Plovdiv a nuestros pies

 La cultura alimenta el alma, pero no el estómago. Para ello contábamos con "Happy Grill", una franquicia de restauración autóctona, que cuenta con unos locales de vistosa decoración. Parece ser que son muy exitosos, ya que incluso tuvimos que hacer cola para que nos atendieran. La espera mereció la pena, no sólo por la espléndida atmósfera del garito, sino por la buena comida que se nos sirvió. Sin olvidar a las camareras que...esto...nos sirvieron con una gran eficacia.
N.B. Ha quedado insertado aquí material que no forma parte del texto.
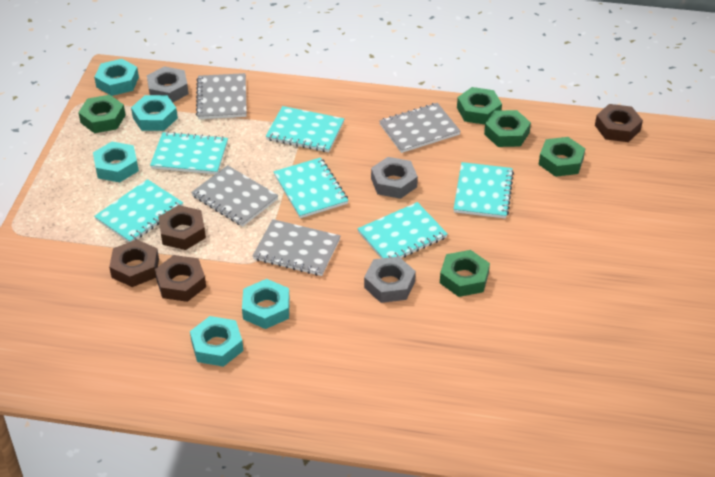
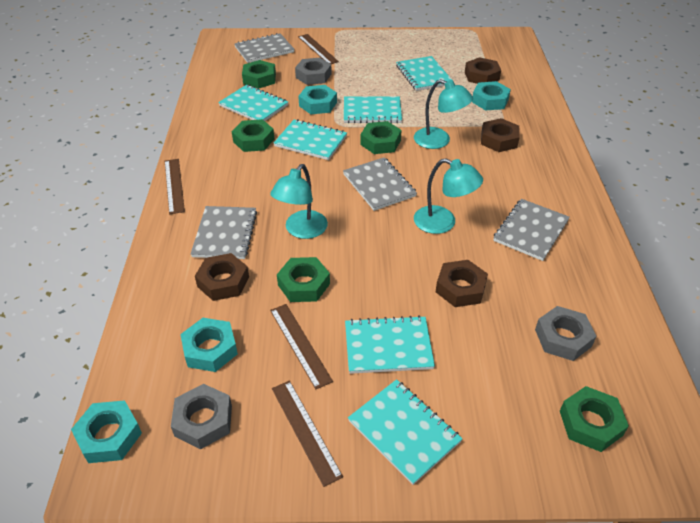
brown ruler: 0 -> 4
turquoise lamp: 0 -> 3
turquoise nut: 5 -> 4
Sí, eso es...muy eficaces...

Delicias búlgaras

 Por si no le faltaran encantos a la ciudad, también cuenta con una zona de bares de aire algo bohemio, engalanadas con unas bonitas luces tipo navideño. Nos dimos un voltio por allí, pero no vimos muy apropiado unirnos a la fiesta acompañados de dos adolescentes (seguramente ellos pensarían lo mismo de dos carrozas como nosotros), por lo que nos retiramos a descansar. Ellos, al varias veces elegido mejor albergue de Bulgaria y yo, a mis literas de triple piso. Pero tampoco me voy a quejar tanto, que por lo menos se dormía bien. Además, el talento natural y la improvisación que habíamos desplegado durante el día no había salido nada mal. Todo lo contrario a lo que me iba a suceder en la jornada venidera.